Task to carry out: If a line in the data holds "Saint", copy that line out in full.

--- START ---

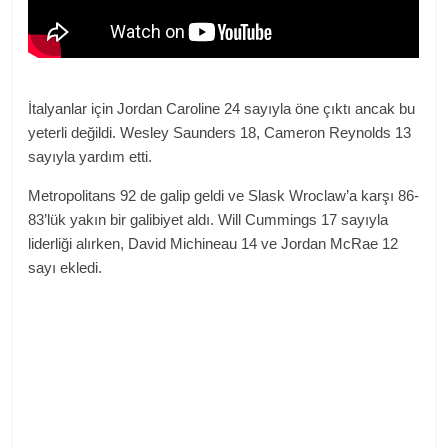
İtalyanlar için Jordan Caroline 24 sayıyla öne çıktı ancak bu
yeterli değildi. Wesley Saunders 18, Cameron Reynolds 13
sayıyla yardım etti.
Metropolitans 92 de galip geldi ve Slask Wroclaw’a karşı 86-
83’lük yakın bir galibiyet aldı. Will Cummings 17 sayıyla
liderliği alırken, David Michineau 14 ve Jordan McRae 12
sayı ekledi.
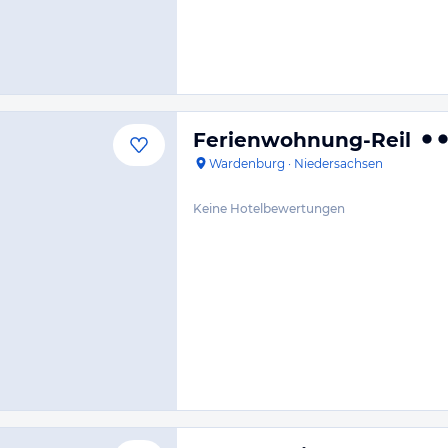
Ferienwohnung-Reil
Wardenburg
·
Niedersachsen
Keine Hotelbewertungen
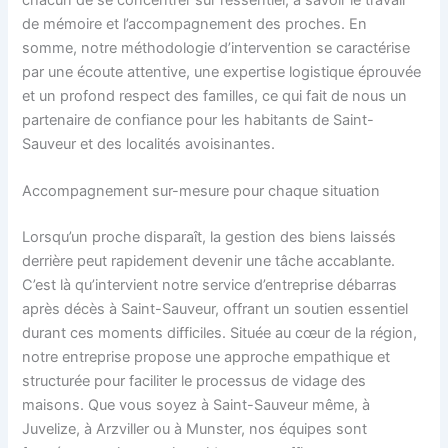
de mémoire et l’accompagnement des proches. En
somme, notre méthodologie d’intervention se caractérise
par une écoute attentive, une expertise logistique éprouvée
et un profond respect des familles, ce qui fait de nous un
partenaire de confiance pour les habitants de Saint-
Sauveur et des localités avoisinantes.
Accompagnement sur-mesure pour chaque situation
Lorsqu’un proche disparaît, la gestion des biens laissés
derrière peut rapidement devenir une tâche accablante.
C’est là qu’intervient notre service d’entreprise débarras
après décès à Saint-Sauveur, offrant un soutien essentiel
durant ces moments difficiles. Située au cœur de la région,
notre entreprise propose une approche empathique et
structurée pour faciliter le processus de vidage des
maisons. Que vous soyez à Saint-Sauveur même, à
Juvelize, à Arzviller ou à Munster, nos équipes sont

--- END ---

Response below:
partenaire de confiance pour les habitants de Saint-
après décès à Saint-Sauveur, offrant un soutien essentiel
maisons. Que vous soyez à Saint-Sauveur même, à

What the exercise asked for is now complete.